What’s more, Ms. Gillibrand seems likely to test the Democrats’ new commitment to pragmatism. The new senator is hardly a liberal firebrand, as her record on gun control demonstrates. Her departure from Democratic orthodoxy certainly is disappointing for many downstate Democrats (and Republicans, for that matter). But it seems fair to point out that she does represent the views of tens of thousands—perhaps hundreds of thousands—of New Yorkers who live in gun-tolerant upstate.
Ms. Gillibrand’s position on guns is analogous to Pennsylvania Senator Robert Casey’s position on abortion. He is pro-life, a position that could not be more out of line with his party’s mainstream. A decade or so ago, Senator Casey’s views might have precluded him from moving up the ranks in the Democratic Party. But, with the encouragement of New York Senator Charles Schumer, Mr. Casey was able to win support from party regulars during his 2006 campaign to oust Rick Santorum. Last year, Senator Casey became one of Barack Obama’s key supporters in an important swing state.
The point is that a little heterodoxy isn’t a bad thing, especially in an age that claims to worship diversity. If that concept is to mean anything, surely it must include various viewpoints as well as a mosaic of race, creed and culture. Senator Gillibrand’s views on guns put her at odds with most New York City residents, and her vote against the Wall Street bailout was disappointing. But, after all, she was sent to Washington by voters who believe in gun ownership and who believe they were excluded from both the Wall Street party and from the taxpayer-supported cleanup.
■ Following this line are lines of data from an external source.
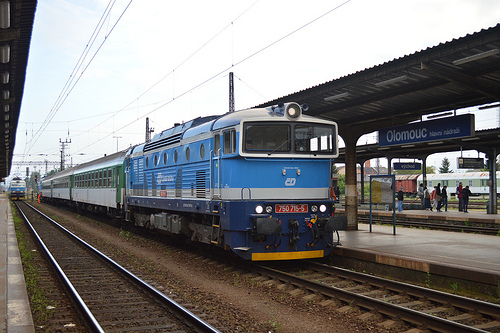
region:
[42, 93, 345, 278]
a train in a station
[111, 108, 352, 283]
its first compartment is blue in colour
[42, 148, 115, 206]
the compartments are white with green doors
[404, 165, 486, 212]
people standing at the station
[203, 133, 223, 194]
the door is closed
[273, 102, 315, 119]
it has a light and a horn on the front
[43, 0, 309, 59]
cables are crossing overhead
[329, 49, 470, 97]
the lights are switched off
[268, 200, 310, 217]
it has a red numberplate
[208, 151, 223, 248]
it is fitted with a ladder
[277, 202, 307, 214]
red and white sign on front of train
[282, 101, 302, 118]
light on the front of the train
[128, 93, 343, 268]
blue engine of the train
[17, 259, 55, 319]
grass near the train tracks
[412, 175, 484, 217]
people waiting at the train station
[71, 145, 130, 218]
green car of the train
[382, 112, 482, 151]
blue and white sign at the train station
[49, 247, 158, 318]
metal train tracks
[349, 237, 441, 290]
platform near the blue train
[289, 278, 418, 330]
train tracks in front of the blue train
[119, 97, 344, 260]
blue and white first train car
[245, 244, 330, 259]
yellow bumper on train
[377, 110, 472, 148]
white lettering on blue sign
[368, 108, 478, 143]
blue sign hanging from roof over platform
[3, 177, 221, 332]
train in background coming down tracks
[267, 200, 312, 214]
red background with white lettering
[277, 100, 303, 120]
light on top of train car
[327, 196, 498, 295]
train platform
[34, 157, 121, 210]
green and white cars of train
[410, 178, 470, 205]
people waiting on train platform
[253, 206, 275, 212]
The left headlight on the train.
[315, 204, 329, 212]
The right headlight on the train.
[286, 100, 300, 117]
The top headlight above the front windows of the train.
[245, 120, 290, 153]
The left front window of the train.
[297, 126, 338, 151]
The right front window of the train.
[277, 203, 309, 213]
The red license plate on the front of the train.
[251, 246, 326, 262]
The yellow stripe on the front of the train.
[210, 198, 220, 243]
The three yellow stairs on the side of the train near the front.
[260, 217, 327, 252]
The wires on the front of the train.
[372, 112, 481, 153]
The blue sign to the right of the train that reads Olomouc.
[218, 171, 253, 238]
edge of a train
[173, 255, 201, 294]
part of a ground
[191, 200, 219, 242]
part of a wheel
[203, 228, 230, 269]
part of a train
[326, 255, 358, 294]
dge of a rail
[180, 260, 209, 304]
part of a ground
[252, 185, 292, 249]
part of a train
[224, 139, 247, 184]
edge of a train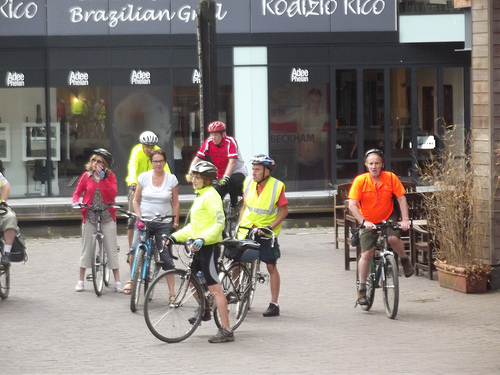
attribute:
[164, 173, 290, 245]
tops — green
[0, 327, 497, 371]
surface — paved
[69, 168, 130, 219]
sweater — red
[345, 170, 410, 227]
shirt — orange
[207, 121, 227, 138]
helmet — red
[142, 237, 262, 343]
bike — angled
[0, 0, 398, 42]
awning — grey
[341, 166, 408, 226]
top — orange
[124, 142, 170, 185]
jacket — bright, yellow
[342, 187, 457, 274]
table — dark, wooden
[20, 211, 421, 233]
water — gray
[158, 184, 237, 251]
yellow shirt — bright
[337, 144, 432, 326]
shirt — orange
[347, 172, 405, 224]
shirt — orange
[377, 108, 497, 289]
plant — dead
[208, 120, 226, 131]
helmet — red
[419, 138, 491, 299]
vegetation — brown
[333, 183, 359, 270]
chairs — wooden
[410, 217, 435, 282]
chairs — wooden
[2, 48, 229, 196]
window — large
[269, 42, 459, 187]
window — large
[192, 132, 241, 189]
shirt — red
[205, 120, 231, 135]
helmet — red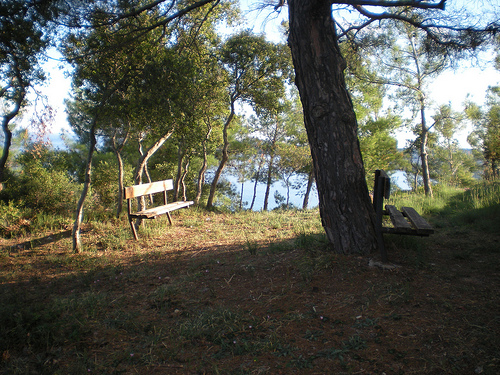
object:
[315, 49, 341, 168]
bark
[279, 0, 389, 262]
tree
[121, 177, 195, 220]
seat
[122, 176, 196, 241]
bench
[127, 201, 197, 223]
boards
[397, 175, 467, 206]
grass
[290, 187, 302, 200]
water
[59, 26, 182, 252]
trees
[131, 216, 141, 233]
legs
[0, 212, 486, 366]
shadows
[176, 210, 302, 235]
sand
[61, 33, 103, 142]
leaves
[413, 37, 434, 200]
trunk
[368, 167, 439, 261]
bench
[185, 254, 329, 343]
path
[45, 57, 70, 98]
sky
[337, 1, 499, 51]
branch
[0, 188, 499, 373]
ground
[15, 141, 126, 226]
shrubs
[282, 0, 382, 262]
trunk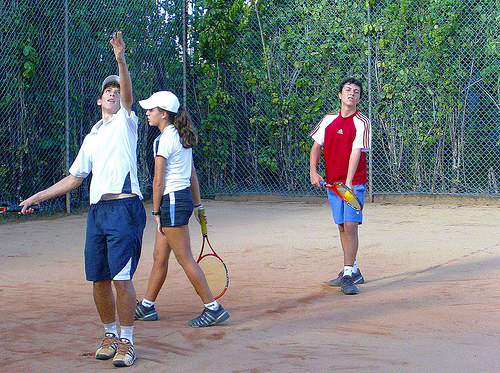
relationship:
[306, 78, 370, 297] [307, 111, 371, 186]
boy wearing shirt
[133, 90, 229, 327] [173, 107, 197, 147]
girl has ponytail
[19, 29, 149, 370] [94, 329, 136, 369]
boy wearing shoes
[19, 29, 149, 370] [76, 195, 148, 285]
boy wearing shorts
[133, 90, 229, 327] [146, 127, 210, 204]
girl wearing shirt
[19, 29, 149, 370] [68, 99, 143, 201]
boy wearing shirt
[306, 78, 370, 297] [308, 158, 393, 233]
boy wearing shorts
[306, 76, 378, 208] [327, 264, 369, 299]
boy wearing shoes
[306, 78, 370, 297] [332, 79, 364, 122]
boy has head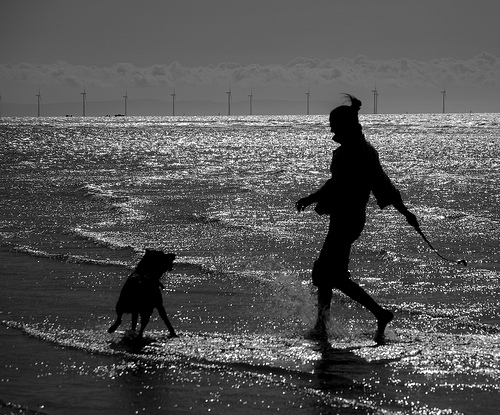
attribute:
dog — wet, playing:
[96, 240, 190, 343]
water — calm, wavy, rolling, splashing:
[1, 117, 496, 413]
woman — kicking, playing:
[290, 92, 470, 357]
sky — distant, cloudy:
[0, 0, 500, 111]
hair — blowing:
[324, 86, 367, 120]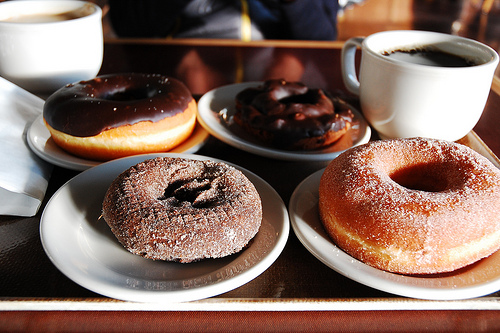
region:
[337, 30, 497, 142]
a white cup on a glass table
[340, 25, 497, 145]
a white cup filled with dark coffee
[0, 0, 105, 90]
a white cup filled with coffee and milk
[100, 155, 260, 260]
a chocolate doughnut with powdered sugar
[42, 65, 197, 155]
a chocolate doughnut on a plate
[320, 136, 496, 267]
a plan doughnut with powdered sugar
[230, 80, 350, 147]
a doughnut with chocolate glaze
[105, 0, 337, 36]
person sitting at a table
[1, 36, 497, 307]
a glass table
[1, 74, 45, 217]
a white paper napkin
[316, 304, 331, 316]
part of a board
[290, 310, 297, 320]
edge of a board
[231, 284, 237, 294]
part of a plate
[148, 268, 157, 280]
edge of a plate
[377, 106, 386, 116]
edge of a cup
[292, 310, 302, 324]
edge of a table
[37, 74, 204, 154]
A chocolate glazed donut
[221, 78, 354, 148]
A chocolate glazed donut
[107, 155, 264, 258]
A powered donut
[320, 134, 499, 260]
A sugar frosted donut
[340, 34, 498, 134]
A cup of coffee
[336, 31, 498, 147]
A white mug of coffee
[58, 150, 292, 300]
A donut on a plate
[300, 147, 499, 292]
A donut on a plate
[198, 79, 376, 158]
A donut on a plate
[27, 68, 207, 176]
A donut on a plate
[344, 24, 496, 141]
a white coffee cup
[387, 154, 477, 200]
the donut has a hole in the middle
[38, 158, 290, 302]
the donut is on a small white dish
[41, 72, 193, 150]
the donut has chocolate frosting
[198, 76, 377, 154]
chocolate frosted pastry on a white dish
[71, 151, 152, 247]
the shadow of the donut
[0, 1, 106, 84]
a white cup in back of the chocolate donut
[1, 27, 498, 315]
pastries and cup of coffee on a tray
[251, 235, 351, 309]
the serving tray is brown with white edge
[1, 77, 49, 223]
a white napkin on the serving tray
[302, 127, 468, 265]
a donut covered with sugar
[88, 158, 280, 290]
a donut covered with sugar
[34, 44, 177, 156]
donut with chocolate frosting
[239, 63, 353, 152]
donut with chocolate frosting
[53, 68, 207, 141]
donut with chocolate frosting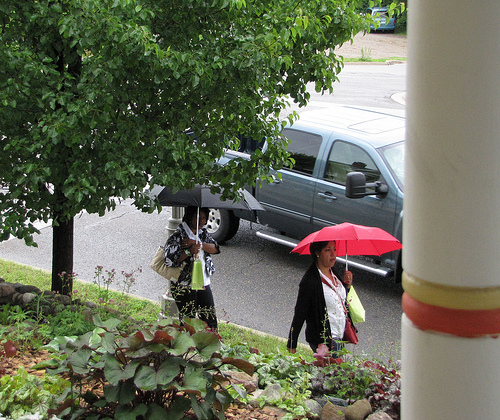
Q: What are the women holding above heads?
A: Umbrellas.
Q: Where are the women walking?
A: On sidewalk.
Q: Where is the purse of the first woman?
A: Across chest and shoulders.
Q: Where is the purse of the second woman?
A: On right shoulder.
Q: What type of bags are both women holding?
A: Green shopping bags.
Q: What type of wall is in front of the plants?
A: Stone wall.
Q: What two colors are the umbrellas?
A: Red and black.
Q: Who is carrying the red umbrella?
A: First woman.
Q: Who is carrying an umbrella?
A: The woman.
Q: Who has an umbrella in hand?
A: The woman walking.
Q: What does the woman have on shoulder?
A: Purse.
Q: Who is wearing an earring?
A: The woman.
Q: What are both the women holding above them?
A: Umbrellas.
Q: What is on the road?
A: A gray truck.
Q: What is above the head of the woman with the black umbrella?
A: A tree.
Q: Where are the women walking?
A: The sidewalk.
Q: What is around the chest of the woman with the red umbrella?
A: A purse.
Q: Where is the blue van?
A: In a parking lot.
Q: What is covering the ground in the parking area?
A: Gravel.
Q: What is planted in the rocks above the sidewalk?
A: Plants and flowers.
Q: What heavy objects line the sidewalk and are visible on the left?
A: Rocks.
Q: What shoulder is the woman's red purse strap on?
A: Her right shoulder.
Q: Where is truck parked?
A: Down road.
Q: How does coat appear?
A: Black in color.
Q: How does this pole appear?
A: Yellow and red stripes.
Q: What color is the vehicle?
A: Blue.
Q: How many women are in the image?
A: 2.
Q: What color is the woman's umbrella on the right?
A: Red.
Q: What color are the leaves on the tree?
A: Green.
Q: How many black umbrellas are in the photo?
A: 1.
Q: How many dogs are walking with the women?
A: 0.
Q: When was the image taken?
A: Daytime.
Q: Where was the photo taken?
A: On the sidewalk.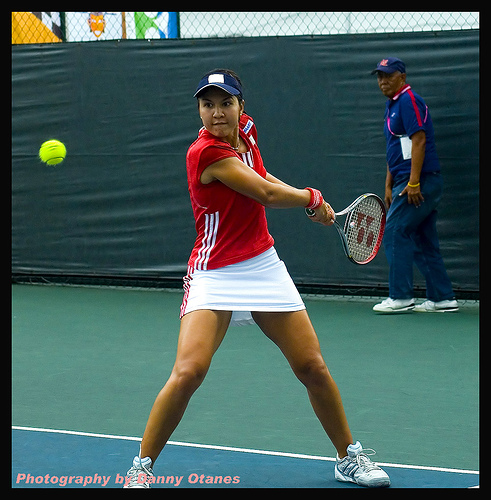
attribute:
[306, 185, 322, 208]
wristband — red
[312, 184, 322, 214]
wristband — red, white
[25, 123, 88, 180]
ball — yellow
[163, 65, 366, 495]
woman — playing tennis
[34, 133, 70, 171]
ball — neon, yellow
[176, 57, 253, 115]
visor — blue, white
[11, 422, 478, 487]
markings — white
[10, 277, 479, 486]
tennis court — green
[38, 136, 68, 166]
tennis ball — small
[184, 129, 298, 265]
shirt — Adidas, red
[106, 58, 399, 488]
woman — hitting a backhand, playing tennis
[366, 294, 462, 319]
shoes — white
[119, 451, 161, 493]
shoes — white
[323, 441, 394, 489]
shoes — white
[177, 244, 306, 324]
tennis skirt — white, Adidas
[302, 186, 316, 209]
wristband — red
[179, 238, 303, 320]
skirt — white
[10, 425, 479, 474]
line — white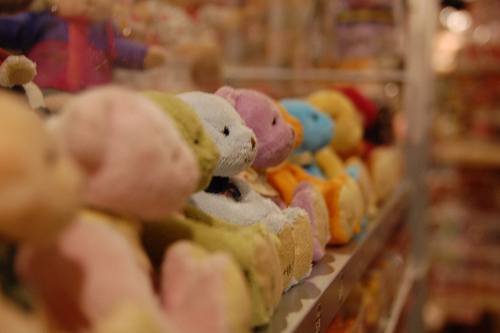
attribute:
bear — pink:
[43, 75, 236, 329]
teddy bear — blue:
[284, 90, 338, 185]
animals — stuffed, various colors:
[0, 83, 387, 327]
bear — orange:
[273, 99, 364, 244]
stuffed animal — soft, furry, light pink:
[45, 86, 251, 331]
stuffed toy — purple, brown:
[215, 86, 327, 261]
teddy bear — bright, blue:
[263, 86, 368, 238]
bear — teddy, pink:
[214, 84, 332, 265]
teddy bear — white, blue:
[59, 88, 231, 330]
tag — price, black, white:
[321, 266, 361, 321]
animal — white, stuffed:
[179, 98, 312, 289]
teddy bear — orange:
[264, 102, 348, 244]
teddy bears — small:
[3, 54, 398, 327]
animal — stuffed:
[3, 10, 160, 77]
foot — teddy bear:
[261, 227, 312, 273]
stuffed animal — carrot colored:
[256, 95, 376, 245]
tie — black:
[190, 162, 275, 220]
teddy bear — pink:
[175, 88, 321, 294]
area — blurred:
[418, 14, 493, 320]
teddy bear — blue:
[271, 97, 363, 237]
So if there is cultural chip on the new senator’s shoulder, so be it. If she can channel upstate’s resentment into positive representation in the U.S. Senate, New York as a whole will be better off for her presence. She will do all of us a favor if she reminds us from time to time about the economic devastation north of Westchester County. The issue, frankly, deserves more attention.
There is another reason to cheer her appointment: New York needs a strong female presence among its elected leaders. At the moment, the number of women elected to statewide office in New York equals the number of black men elected to the presidency. That’s right: Hillary Clinton remains the only woman to win statewide office in New York on her own (that would exclude the state’s two female lieutenant governors, who were elected as part of a ticket). Identity politics can get tiresome, but who would deny that New York needs a woman in high office at a time when every other statewide office is held by a downstate male?
The most important unanswered question is whether Ms. Gillibrand understands the extent to which New York City is the economic engine that powers the entire state, not only in the billions of tax dollars we send to Albany each year, but also as the state’s showcase city, a globe-spanning magnet for tourists and businesses, show business and sports, culture and commerce.
Senator Gillibrand faces extraordinary challenges over the next two years. If she emerges as a passionate advocate for her state, she will find the political climate a good deal friendlier downstate when she runs for election next year.